Inès, les mains brandies devant elle, produisait du vent à une telle intensité qu'elle balayait tout sur son passage. Chez les faës, seuls les seigneurs et héritiers des Cours possédaient des dons. L'intensité des pouvoirs variait, non pas en fonction de l'ordre de naissance, mais du hasard. La Déesse Mère octroyait sa magie sans discrimination de genre, ni d'âge. La cadette des de Montfeuille possédait visiblement le plus de force. Elle attendit que Fanélia et Isidore se soient engouffrés dans les escaliers pour relâcher sa magie. Elle souffla une dernière bourrasque, puis les suivit. Ils dévalèrent les marches plus vite qu'Isidore les avait montées et rejoignirent le puits où les attendaient Oscar et Fox.

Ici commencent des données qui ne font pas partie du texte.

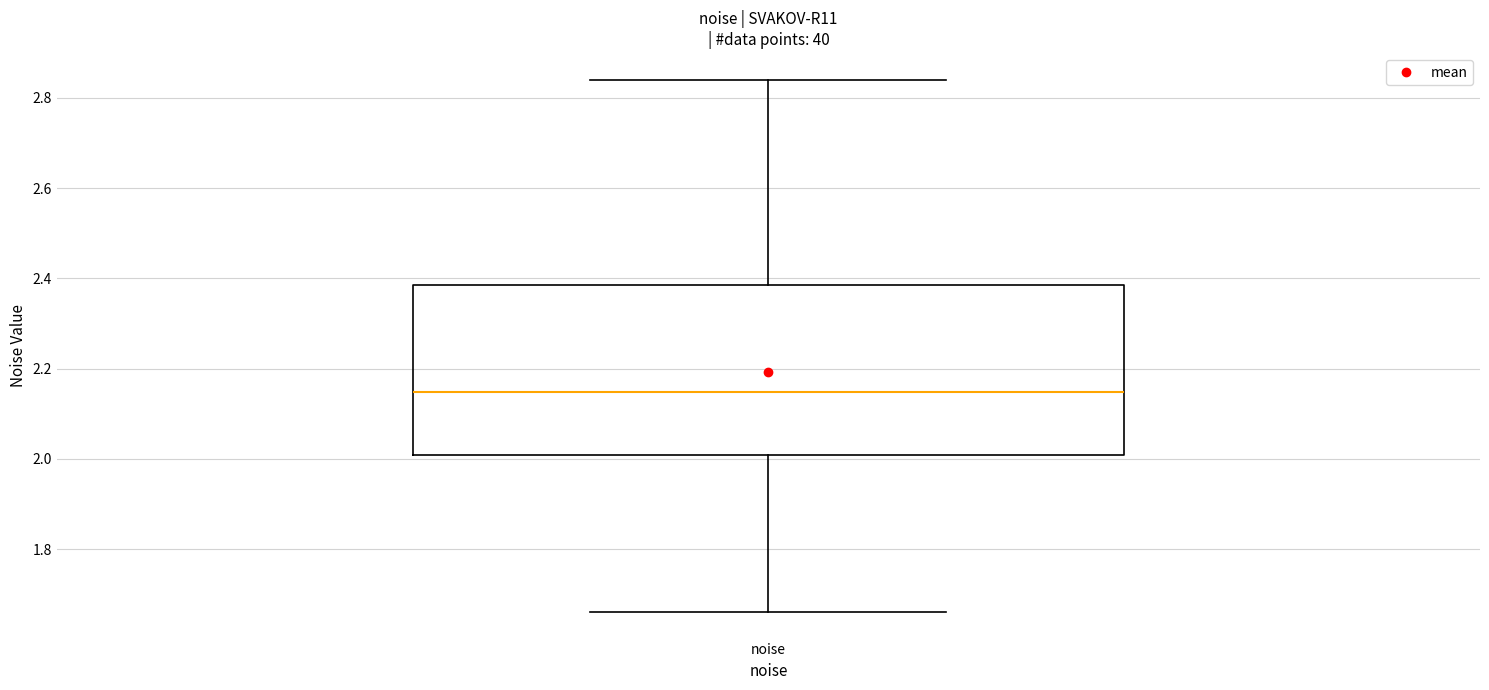

Transcribe this box plot: give where the median line is, the range the box spans, and where the two whiskers end, as read against the y-axis. The values are not printed on the chart, so give them approximately, as read against the axis.

median 2.14, box 2.00 to 2.38, whiskers 1.66 to 2.84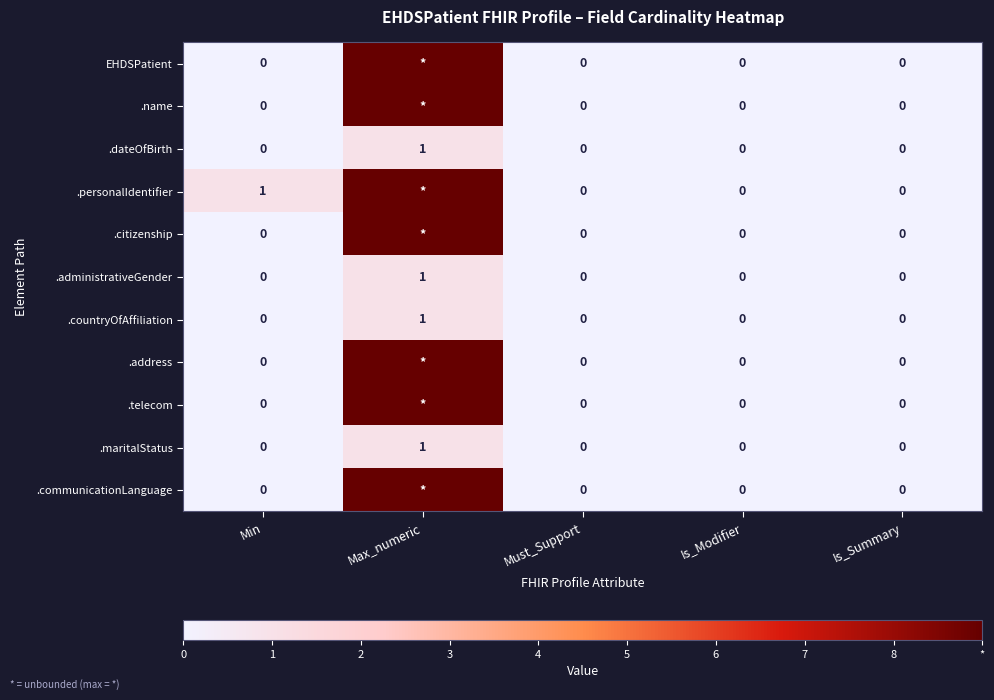

How many .dateOfBirth values are between 0 and 1?

5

Le garde du corps s'écarta, puis désigna le trou obscur. Isidore sentit son cœur accélérer. Il avait perdu son sac, ainsi que ses carnets et ses pinceaux, ses seuls remparts contre son anxiété et ses souvenirs. Des cris s'élevèrent derrière eux. D'ici quelques minutes, peut-être même quelques secondes, Valère et les faës seraient là.
— J'y vais ! déclara Inès. Retenez votre respiration et laissez-vous porter par le courant. Tout ira bien. Alistair nous attend de l'autre côté.
Sans réfléchir, celle-ci plongea dans le puit, son corps disparut, emporté par l'eau noir, aspiré. Isidore sentit son cœur battre encore plus fort. Il n'y arriverait pas. Il ne pouvait pas plonger là-dedans. Il allait mourir étouffé.
— Tiens-moi la main, entendit-il.
Le prince faë releva les yeux vers Oscar. Le jeune homme, sa main tendue, tâchait de masquer sa propre peur, en lui proposant de le soutenir. Comme il l'avait fait, lorsqu'ils s'étaient enfuis d'Apidae. Isidore hésita, puis agrippa sa main. L'eau semblait froide. Elle était si noire.
— Fox, êtes-vous sûr qu'ils ne nous suivront pas ? demanda Fanélia au garde du corps.
— Certains.
Le faë dégaina son poignard, puis le porta en direction de son cœur.
— Le sacrifice ultime, dit-il, les yeux rivés dans ceux de Fanélia.
Cette dernière acquiesça. Les deux faës semblèrent se comprendre.
Il reporta son regard sur le puits. Des larmes roulèrent sur ses joues. Son cœur allait quitter sa poitrine. Il avait peur, si peur...
— Je te protège, Isis. Aie confiance en moi.
— En nous, ajouta Oscar.
Tout, dans le regard du jeune homme, criait sa peur. Pourtant, il cherchait à le réconforter, à le protéger comme Fanélia. C'était lui le prisonnier. Lui l'étranger, capturé par son frère, mais lui qui le soutenait, aujourd'hui.
— Si tu ne sautes pas, je ne saute pas, dit Oscar.
— C'est très romantique tout ça, mais là, il faut vraiment y aller.
N'y tenant plus, Fanélia poussa Oscar en avant. Il plongea dans le puits, entraînant Isidore avec lui. Le prince n'eut que le temps de sentir l'eau glacée le transpercer, avant que la lumière ne s'éteigne et que le courant les emporte.